BEGIN DATASET EXCERPTS

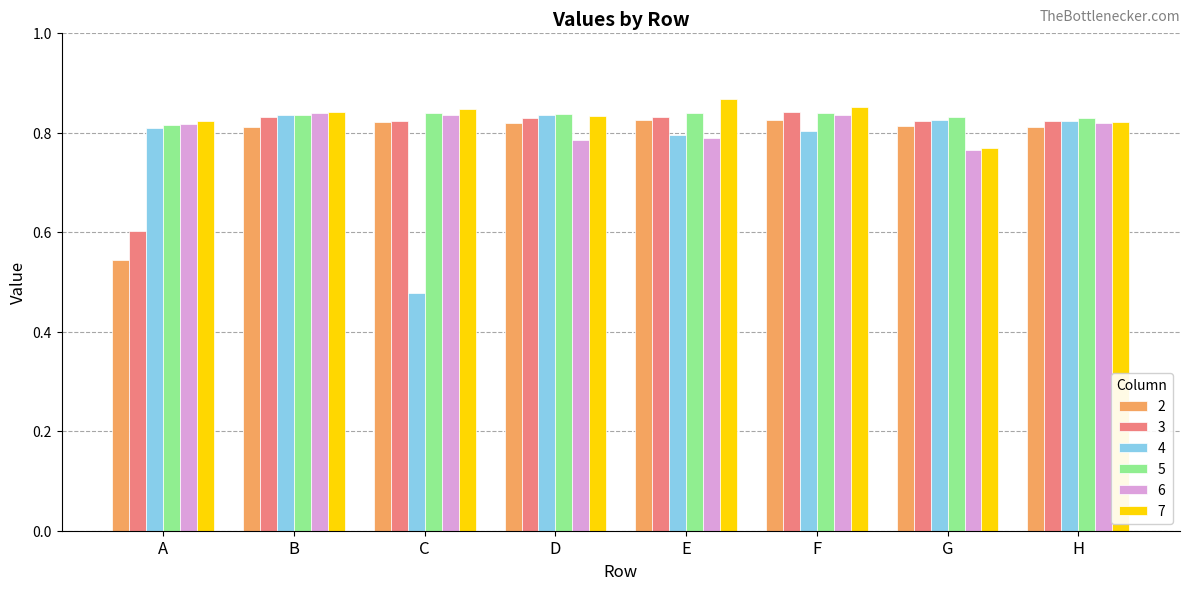

Which series has the widest spread of values?

4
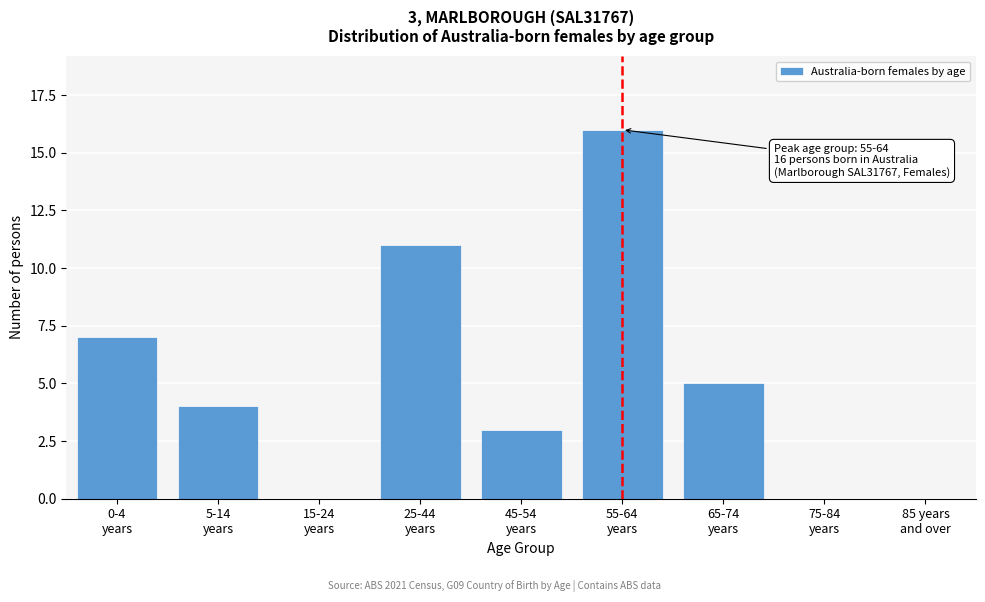

What is the sum of all values?

46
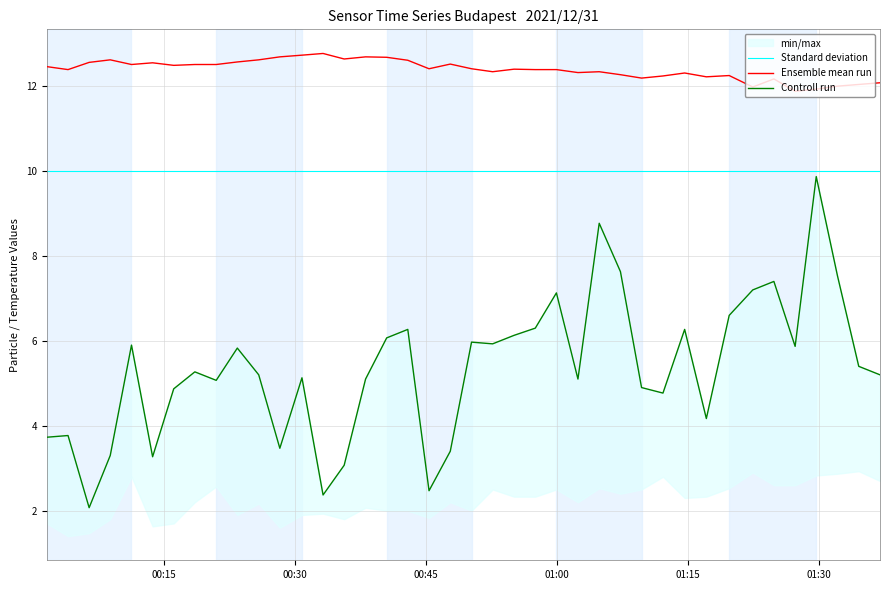

How many data points does each series have?

40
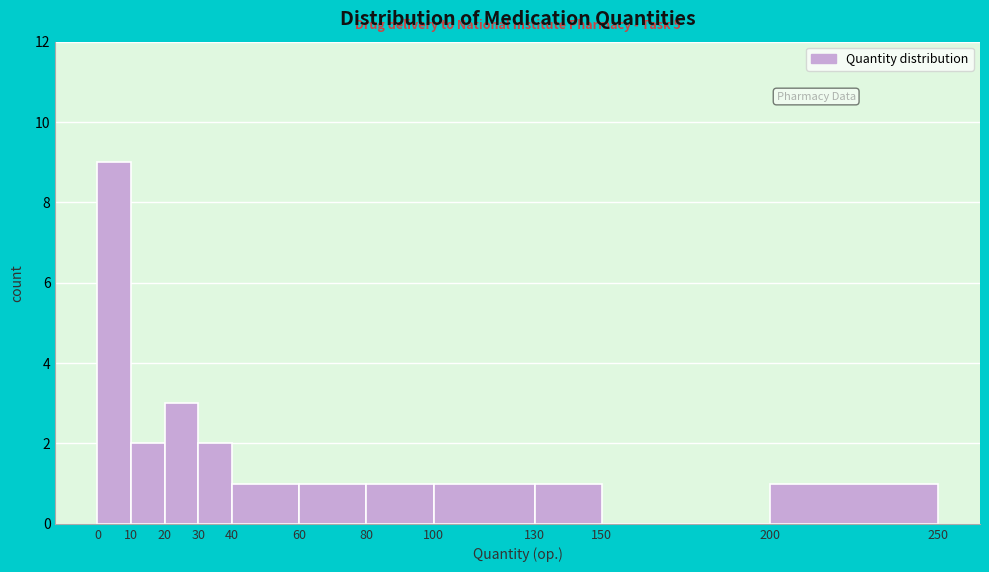

Which range on the x-axis has the tallest bar?

0 to 10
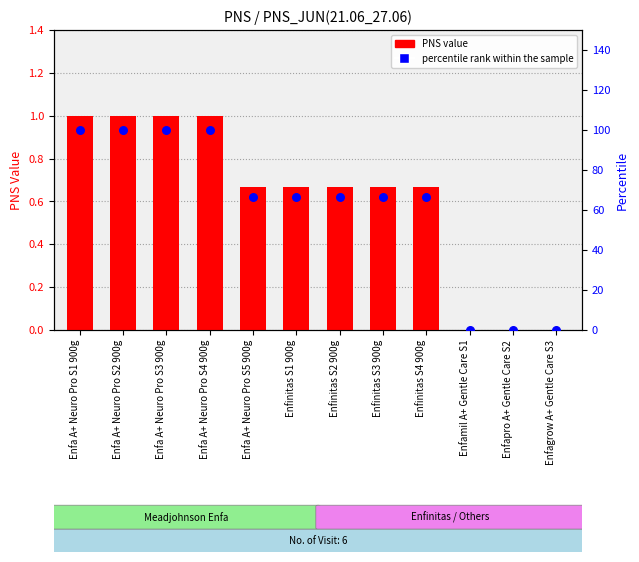

Which series reaches the minimum Y coordinate?

PNS Value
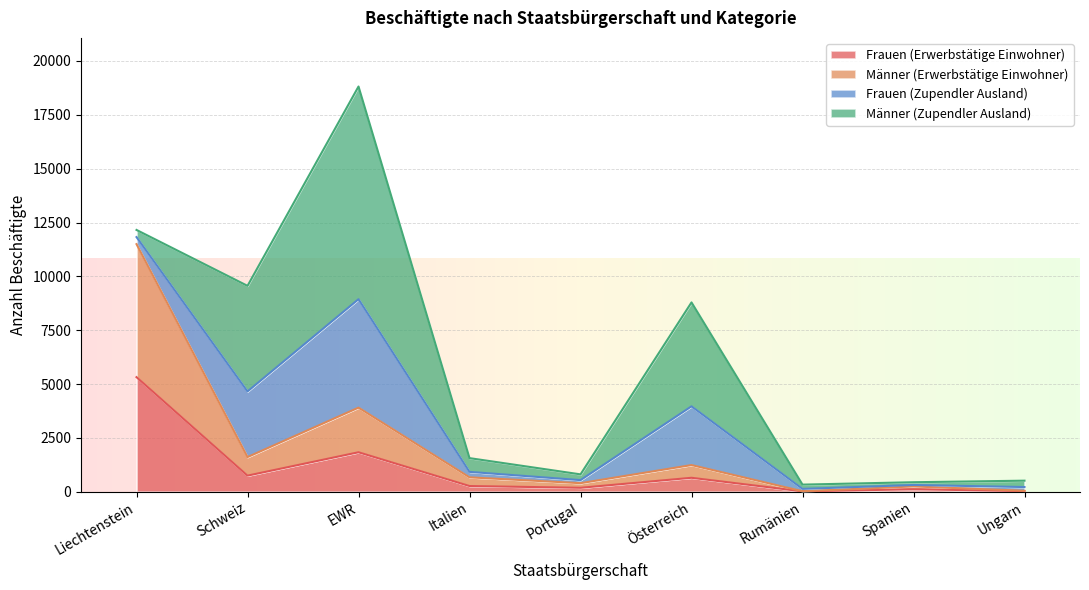

What is the value of the Männer (Erwerbstätige Einwohner) point at the 4th from the left?

668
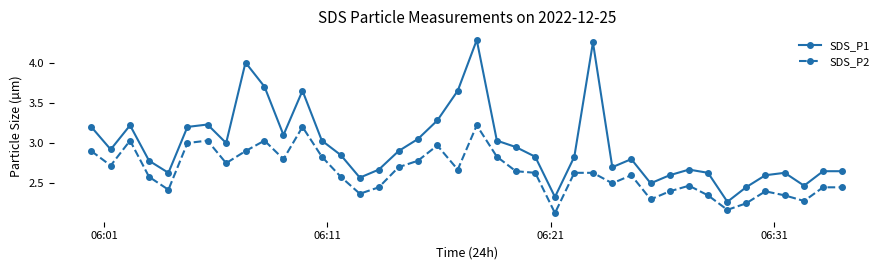

List the series in order of their peak value, lowest first.

SDS_P2, SDS_P1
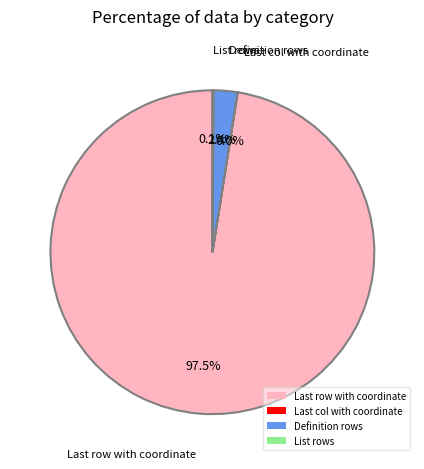

Which slice is the largest?

Last row with coordinate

END DATASET EXCERPTS

◆ **ACTION ITEM**: Please render the lines of the records from the one holding "What is the value" through the end of the records, inclusive, as a JSON list of strings with one string per line. Omit blank lines and leave out the pictures.

◆ **OUTPUT BELOW**:
[
  "What is the value of the Männer (Erwerbstätige Einwohner) point at the 4th from the left?",
  "668",
  "List the series in order of their peak value, lowest first.",
  "SDS_P2, SDS_P1",
  "Which slice is the largest?",
  "Last row with coordinate"
]